Michael Coulson On Playing For Two Yorkshire Rivals & A Career In Coaching

Michael Coulson On Playing For Two Yorkshire Rivals & A Career In Coaching

James Rowe spoke to Scarborough Athletic forward Michael Coulson for WFi. They discussed his time playing for two Yorkshire rivals, his time in Scotland, and the influence of Neil Redfearn.


You signed for Scarborough for a second stint at the club in 2017. How are you enjoying being back and how would describe the club?

“I am really enjoying being back at the club and being back in Scarborough.


“I have been away most of my career so it is nice to be back home. I got a great response from the fans upon my return, which was great.

“Scarborough Atletic have a great fanbase with fans that are very passionate.”


You played four seasons at York City making many appearances. How do you look back on your time there?

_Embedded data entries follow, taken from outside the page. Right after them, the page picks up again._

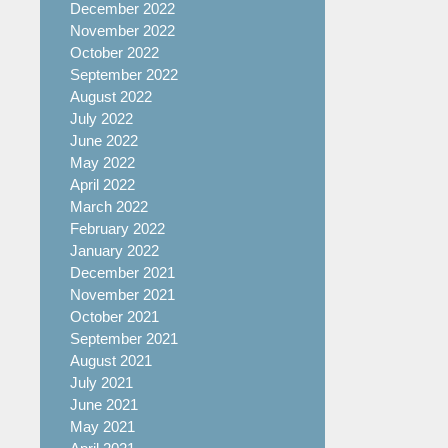
December 2022
November 2022
October 2022
September 2022
August 2022
July 2022
June 2022
May 2022
April 2022
March 2022
February 2022
January 2022
December 2021
November 2021
October 2021
September 2021
August 2021
July 2021
June 2021
May 2021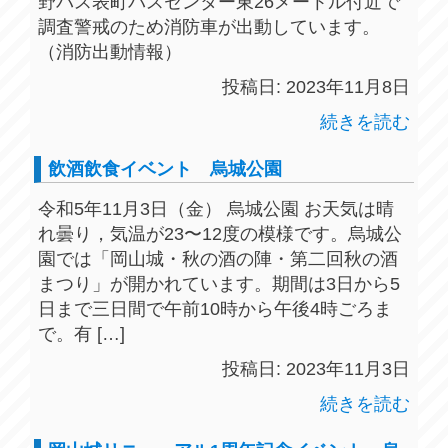
野バス表町バスセンター東26メートル付近で
調査警戒のため消防車が出動しています。
（消防出動情報）
投稿日: 2023年11月8日
続きを読む
飲酒飲食イベント 烏城公園
令和5年11月3日（金） 烏城公園 お天気は晴
れ曇り，気温が23〜12度の模様です。烏城公
園では「岡山城・秋の酒の陣・第二回秋の酒
まつり」が開かれています。期間は3日から5
日まで三日間で午前10時から午後4時ごろま
で。有 […]
投稿日: 2023年11月3日
続きを読む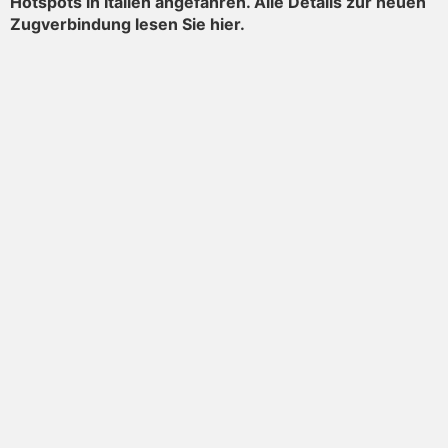
Hotspots in Italien angefahren. Alle Details zur neuen
Zugverbindung lesen Sie hier.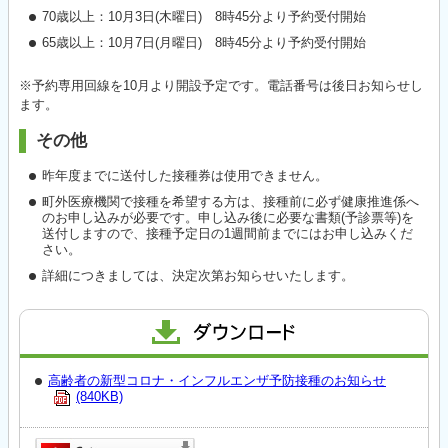
70歳以上：10月3日(木曜日) 8時45分より予約受付開始
65歳以上：10月7日(月曜日) 8時45分より予約受付開始
※予約専用回線を10月より開設予定です。電話番号は後日お知らせし
ます。
その他
昨年度までに送付した接種券は使用できません。
町外医療機関で接種を希望する方は、接種前に必ず健康推進係へ
のお申し込みが必要です。申し込み後に必要な書類(予診票等)を
送付しますので、接種予定日の1週間前までにはお申し込みくだ
さい。
詳細につきましては、決定次第お知らせいたします。
高齢者の新型コロナ・インフルエンザ予防接種のお知らせ
(840KB)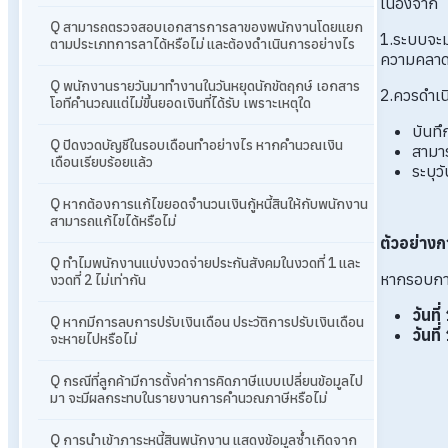
เนื่องจาก
Q สามารถตรวจสอบเอกสารการลาของพนักงานโดยแยก
1.ระบบจะม
ตามประเภทการลาได้หรือไม่ และต้องดำเนินการอย่างไร
ความคลาดเ
Q พนักงานรายวันมาทำงานในวันหยุดนักขัตฤกษ์ เอกสาร
2.ควรดำเน
โอทีคำนวณแต่ไม่ขึ้นยอดเงินที่ได้รับ เพราะเหตุใด
บันทึ
Q ปิดงวดบัญชีในรอบเดือนทำอย่างไร หากคำนวณเงิน
สามา
เดือนเรียบร้อยแล้ว
ระบุว
Q หากต้องการแก้ไขยอดจำนวนเงินกู้หนี้สินให้กับพนักงาน
สามารถแก้ไขได้หรือไม่
ตัวอย่างก
Q ทำไมพนักงานแบ่งงวดจ่ายประกันสังคมในงวดที่ 1 และ
หากรอบการค
งวดที่ 2 ไม่เท่ากัน
วันที
Q หากมีการลบการปรับเงินเดือน ประวัติการปรับเงินเดือน
วันที
จะหายไปหรือไม่
Q กรณีที่ลูกค้ามีการตั้งค่าการคิดภาษีแบบเปลี่ยนข้อมูลไป
มา จะมีผลกระทบในรายงานการคำนวณภาษีหรือไม่
Q การนำเข้าภาระหนี้สินพนักงาน แสดงข้อมูลซ้ำเกิดจาก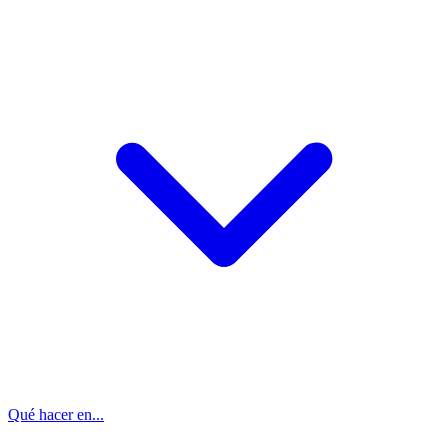
Qué hacer en...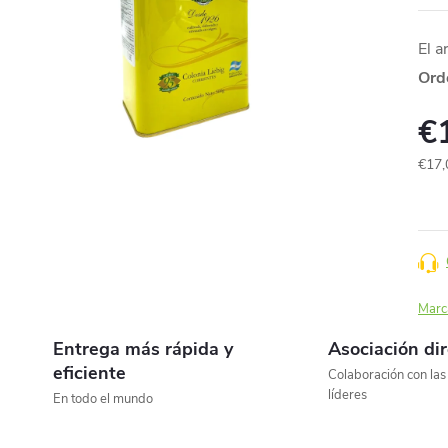
El a
Ord
€
€17,
Prec
de
la
medi
Marc
Entrega más rápida y
Asociación di
eficiente
Colaboración con la
líderes
En todo el mundo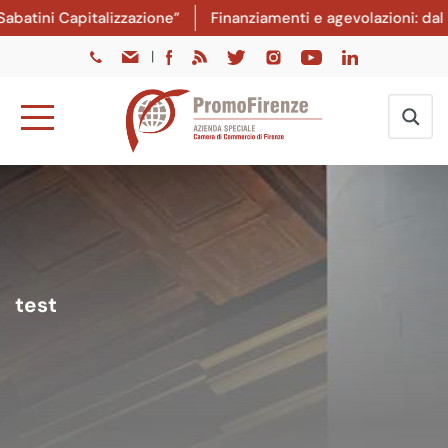
atini Capitalizzazione”
Finanziamenti e agevolazioni: dal 8
|
test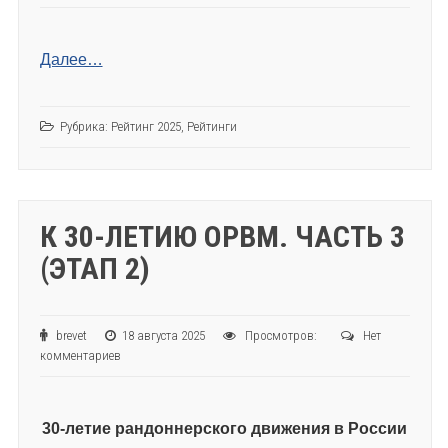
Далее…
Рубрика:
Рейтинг 2025
,
Рейтинги
К 30-ЛЕТИЮ ОРВМ. ЧАСТЬ 3
(ЭТАП 2)
brevet
18 августа 2025
Просмотров:
Нет
комментариев
30-летие рандоннерского движения в России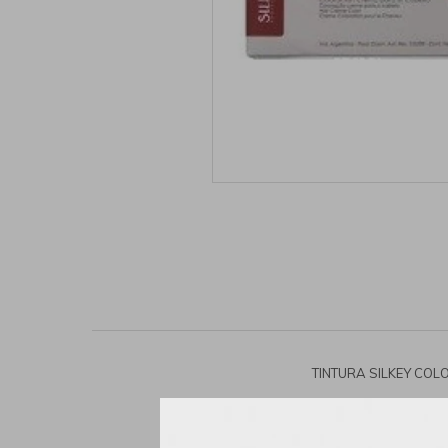
TINTURA SILKEY COL
>Características: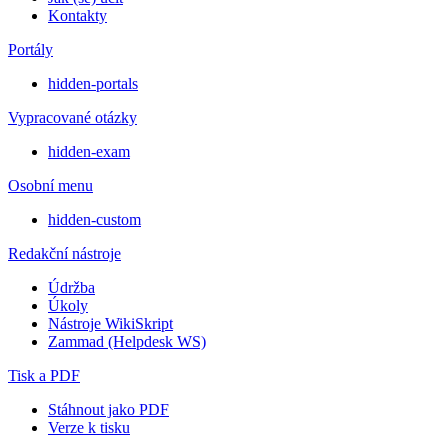
Kontakty
Portály
hidden-portals
Vypracované otázky
hidden-exam
Osobní menu
hidden-custom
Redakční nástroje
Údržba
Úkoly
Nástroje WikiSkript
Zammad (Helpdesk WS)
Tisk a PDF
Stáhnout jako PDF
Verze k tisku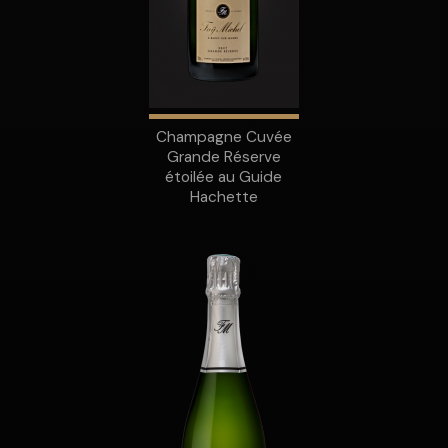
Champagne Cuvée
Grande Réserve
étoilée au Guide
Hachette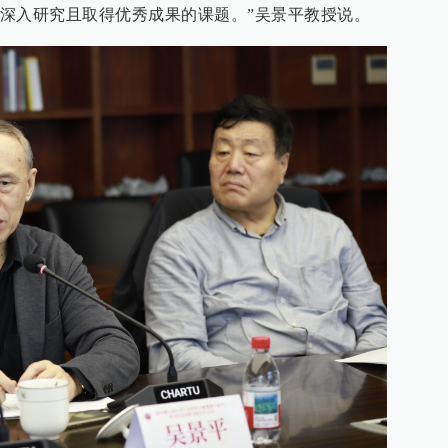
深入研究且取得优秀成果的课题。”吴景平教授说。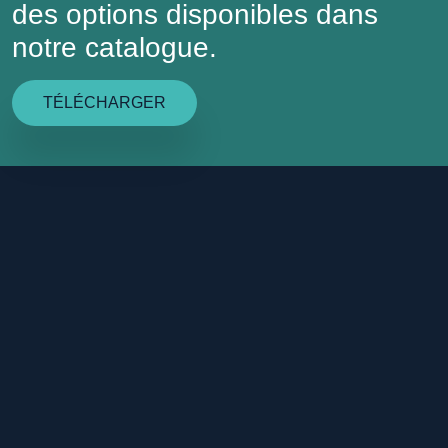
des options disponibles dans
notre catalogue.
TÉLÉCHARGER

“I believe I played the best football of my career at York City. I had some great times. It is also strange because York City are Scarborough Athletic’s biggest rivals.

“We reached the League Two playoffs and lost to Fleetwood Town which was unfortunate because we had a great season that year. I particularly enjoyed that season.”

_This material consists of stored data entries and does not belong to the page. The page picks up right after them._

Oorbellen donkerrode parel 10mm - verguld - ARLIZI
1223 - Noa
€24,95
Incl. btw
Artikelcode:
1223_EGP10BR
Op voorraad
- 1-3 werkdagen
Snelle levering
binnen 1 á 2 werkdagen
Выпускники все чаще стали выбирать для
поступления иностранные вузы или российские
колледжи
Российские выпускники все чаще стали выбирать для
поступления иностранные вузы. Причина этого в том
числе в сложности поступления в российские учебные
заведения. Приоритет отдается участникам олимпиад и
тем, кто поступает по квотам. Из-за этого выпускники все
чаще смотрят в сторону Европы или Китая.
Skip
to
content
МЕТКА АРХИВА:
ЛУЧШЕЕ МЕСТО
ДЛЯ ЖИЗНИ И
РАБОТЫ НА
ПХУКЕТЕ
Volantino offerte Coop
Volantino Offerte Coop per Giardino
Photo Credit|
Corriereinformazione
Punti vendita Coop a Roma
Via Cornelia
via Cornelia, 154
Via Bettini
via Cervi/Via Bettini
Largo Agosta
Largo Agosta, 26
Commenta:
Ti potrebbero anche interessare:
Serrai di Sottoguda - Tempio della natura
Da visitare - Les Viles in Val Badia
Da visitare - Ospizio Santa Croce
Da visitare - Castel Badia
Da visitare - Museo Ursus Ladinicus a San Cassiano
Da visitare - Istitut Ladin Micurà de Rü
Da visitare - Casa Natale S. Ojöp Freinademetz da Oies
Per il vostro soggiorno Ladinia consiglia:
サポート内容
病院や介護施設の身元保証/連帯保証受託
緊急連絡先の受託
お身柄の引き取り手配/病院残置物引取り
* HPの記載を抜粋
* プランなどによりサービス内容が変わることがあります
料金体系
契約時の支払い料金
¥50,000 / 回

You played for St Johnstone in Scotland during the 2016/17 season. What was it like playing in a different league environment outside of England?

Yes, at the time I thought to go to St Johnstone was an opportunity that I had to take. I had a few offers from English clubs but I just thought that the opportunity to go to Scotland and play in some big football grounds against good football teams was too good to turn down.

“Unfortunately it did not go quite to plan, I had a couple of injuries that set me back and I did also not see eye to eye with the manager Tommy Wright, and a few other things.

“Unfortunately it was not a successful spell, but looking back I am pleased I tried it, It just didn’t work out.”


I can imagine that with you experience at different levels in England, and your time in Scotland, that you have played alongside some very good players. Could you say who are the best players that you have played alongside so far in your career?

“There are a couple of players from my spell at Barnsley which is the highest level I played at, so they are probably the best. Players such as Jon Macken who was a striker who played in the Premier League, Bryan Howard a midfielder who ended up moving on to Reading FC.

“From my time playing in Scotland, Danny Swanson who is back at St Johnstone now. I would say that these three players are the best that I have played alongside in my career so far.”


I can imagine in your position as a forward across the front line that you have come across some difficult opponents through the years. Are the any you have played against that stand out?

“Yes, definitely. There are a couple of players I played against in Scotland who were very good, such as Shay Loughan of Aberdeen, and James Tavernier from Rangers.

“Some very good players who you know as soon as you come up against them that it is going to be a tough afternoon.”


Could you say who are the coaches or managers that have played a key role in your development as a professional footballer?

“Neil Redfearn at Scarborough during my first spell at the club. He was the one that believed in me and sent me to train with the Barnsley team, which lead to my move there. He is probably the manager that has had the biggest influence.

“Nigel Worthington at York City. I really enjoyed my time playing under him. He had great man-management skills. He knew exactly how to get the best out of people, and was always open for a chat.

“He knew what to say to the players at the right time. We had a few fallouts at times but he never held any grudges. He was open and I believe his experience managing at a higher level such as the Premier League shone through at a lower level with what he managed to get out of us as a squad of players.

“I have been lucky in my career to have played under a lot of managers who have all believed in my and I had a great time working under most of them, to be honest.”


Finally, Michael, have you given any thought to life after football?

“Most footballers want to do some sort of coaching and at the moment I was ruling coaching out, but the more I think about it the more that I want to get into coaching.

“I am putting things in place now to gain some qualifications and do my coaching badges. It is something that as I have got older that I have wanted to do, so fingers crossed in the future that I will be qualified enough to do some coaching in professional football.”